> [Task brief]:
Pull out each line below that contains the string "voto", and copy it.

============

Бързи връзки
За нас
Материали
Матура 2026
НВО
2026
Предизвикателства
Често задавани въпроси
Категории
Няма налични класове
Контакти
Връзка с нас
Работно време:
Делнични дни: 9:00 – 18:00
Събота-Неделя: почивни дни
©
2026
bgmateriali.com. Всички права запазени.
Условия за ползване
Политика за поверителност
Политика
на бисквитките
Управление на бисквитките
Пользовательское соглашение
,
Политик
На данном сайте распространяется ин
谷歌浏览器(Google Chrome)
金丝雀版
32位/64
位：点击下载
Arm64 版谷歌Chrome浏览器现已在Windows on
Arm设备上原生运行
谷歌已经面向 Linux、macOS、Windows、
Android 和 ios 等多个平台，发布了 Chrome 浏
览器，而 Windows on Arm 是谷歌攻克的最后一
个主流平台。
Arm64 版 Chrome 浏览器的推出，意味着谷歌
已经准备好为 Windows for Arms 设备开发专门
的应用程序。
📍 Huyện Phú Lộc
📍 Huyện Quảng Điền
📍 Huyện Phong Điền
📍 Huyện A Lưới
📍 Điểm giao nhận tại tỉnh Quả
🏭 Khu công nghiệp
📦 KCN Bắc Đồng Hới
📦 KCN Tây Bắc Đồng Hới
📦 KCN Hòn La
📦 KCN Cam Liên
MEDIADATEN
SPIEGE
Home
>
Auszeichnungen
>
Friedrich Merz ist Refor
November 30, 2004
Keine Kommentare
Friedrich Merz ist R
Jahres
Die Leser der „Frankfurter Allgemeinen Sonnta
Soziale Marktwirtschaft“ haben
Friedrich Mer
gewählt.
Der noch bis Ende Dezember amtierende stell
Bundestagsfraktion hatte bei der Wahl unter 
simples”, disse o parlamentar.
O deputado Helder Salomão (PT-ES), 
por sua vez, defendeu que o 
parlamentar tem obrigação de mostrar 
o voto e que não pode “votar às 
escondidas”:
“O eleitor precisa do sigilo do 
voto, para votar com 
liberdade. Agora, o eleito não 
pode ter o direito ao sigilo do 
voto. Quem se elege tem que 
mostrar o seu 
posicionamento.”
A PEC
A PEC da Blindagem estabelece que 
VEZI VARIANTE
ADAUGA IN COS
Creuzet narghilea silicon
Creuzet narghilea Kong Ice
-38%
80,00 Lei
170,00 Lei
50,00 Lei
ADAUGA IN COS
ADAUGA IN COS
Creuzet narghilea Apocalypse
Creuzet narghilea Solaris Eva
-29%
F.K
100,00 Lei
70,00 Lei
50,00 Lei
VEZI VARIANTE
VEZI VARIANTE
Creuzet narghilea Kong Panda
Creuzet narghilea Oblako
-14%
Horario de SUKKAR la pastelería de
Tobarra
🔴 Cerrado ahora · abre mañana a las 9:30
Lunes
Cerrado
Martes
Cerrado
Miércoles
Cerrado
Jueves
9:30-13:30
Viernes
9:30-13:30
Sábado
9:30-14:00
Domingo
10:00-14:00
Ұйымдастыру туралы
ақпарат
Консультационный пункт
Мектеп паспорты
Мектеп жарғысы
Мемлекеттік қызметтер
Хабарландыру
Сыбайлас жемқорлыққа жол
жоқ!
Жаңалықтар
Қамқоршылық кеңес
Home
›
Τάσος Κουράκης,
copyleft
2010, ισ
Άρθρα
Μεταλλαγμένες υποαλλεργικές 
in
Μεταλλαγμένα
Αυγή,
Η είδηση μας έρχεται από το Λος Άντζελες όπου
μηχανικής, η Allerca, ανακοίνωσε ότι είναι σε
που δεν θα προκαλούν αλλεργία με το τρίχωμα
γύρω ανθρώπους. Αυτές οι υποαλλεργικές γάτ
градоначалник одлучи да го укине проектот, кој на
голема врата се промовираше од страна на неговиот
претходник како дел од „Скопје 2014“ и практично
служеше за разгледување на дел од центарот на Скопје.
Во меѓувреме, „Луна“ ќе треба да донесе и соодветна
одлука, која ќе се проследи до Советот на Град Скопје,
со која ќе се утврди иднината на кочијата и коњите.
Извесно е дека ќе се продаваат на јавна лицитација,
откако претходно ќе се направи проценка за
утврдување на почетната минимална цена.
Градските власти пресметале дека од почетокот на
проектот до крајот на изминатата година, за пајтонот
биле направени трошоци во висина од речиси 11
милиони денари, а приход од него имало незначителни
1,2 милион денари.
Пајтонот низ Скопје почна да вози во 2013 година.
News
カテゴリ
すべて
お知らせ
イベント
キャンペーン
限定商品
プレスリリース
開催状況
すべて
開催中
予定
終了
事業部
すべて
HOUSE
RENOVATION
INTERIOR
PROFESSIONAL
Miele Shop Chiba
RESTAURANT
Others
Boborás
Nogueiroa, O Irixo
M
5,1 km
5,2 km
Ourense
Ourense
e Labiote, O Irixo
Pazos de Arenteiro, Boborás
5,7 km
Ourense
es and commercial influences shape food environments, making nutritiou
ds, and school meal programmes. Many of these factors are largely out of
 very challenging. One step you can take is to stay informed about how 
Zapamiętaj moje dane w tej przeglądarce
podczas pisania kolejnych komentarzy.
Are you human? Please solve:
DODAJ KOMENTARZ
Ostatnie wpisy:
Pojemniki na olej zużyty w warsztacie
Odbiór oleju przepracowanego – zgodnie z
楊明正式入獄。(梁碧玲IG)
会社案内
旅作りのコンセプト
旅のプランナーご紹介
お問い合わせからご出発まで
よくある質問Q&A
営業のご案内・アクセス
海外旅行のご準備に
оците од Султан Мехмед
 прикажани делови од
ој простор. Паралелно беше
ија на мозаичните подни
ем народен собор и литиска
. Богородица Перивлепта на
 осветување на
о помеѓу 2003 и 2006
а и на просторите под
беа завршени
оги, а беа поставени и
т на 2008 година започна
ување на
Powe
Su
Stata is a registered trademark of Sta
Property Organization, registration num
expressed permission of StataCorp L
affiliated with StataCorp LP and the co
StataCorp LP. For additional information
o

============

> [Reply to the exercise]:
o voto e que não pode “votar às 
voto, para votar com 
voto. Quem se elege tem que 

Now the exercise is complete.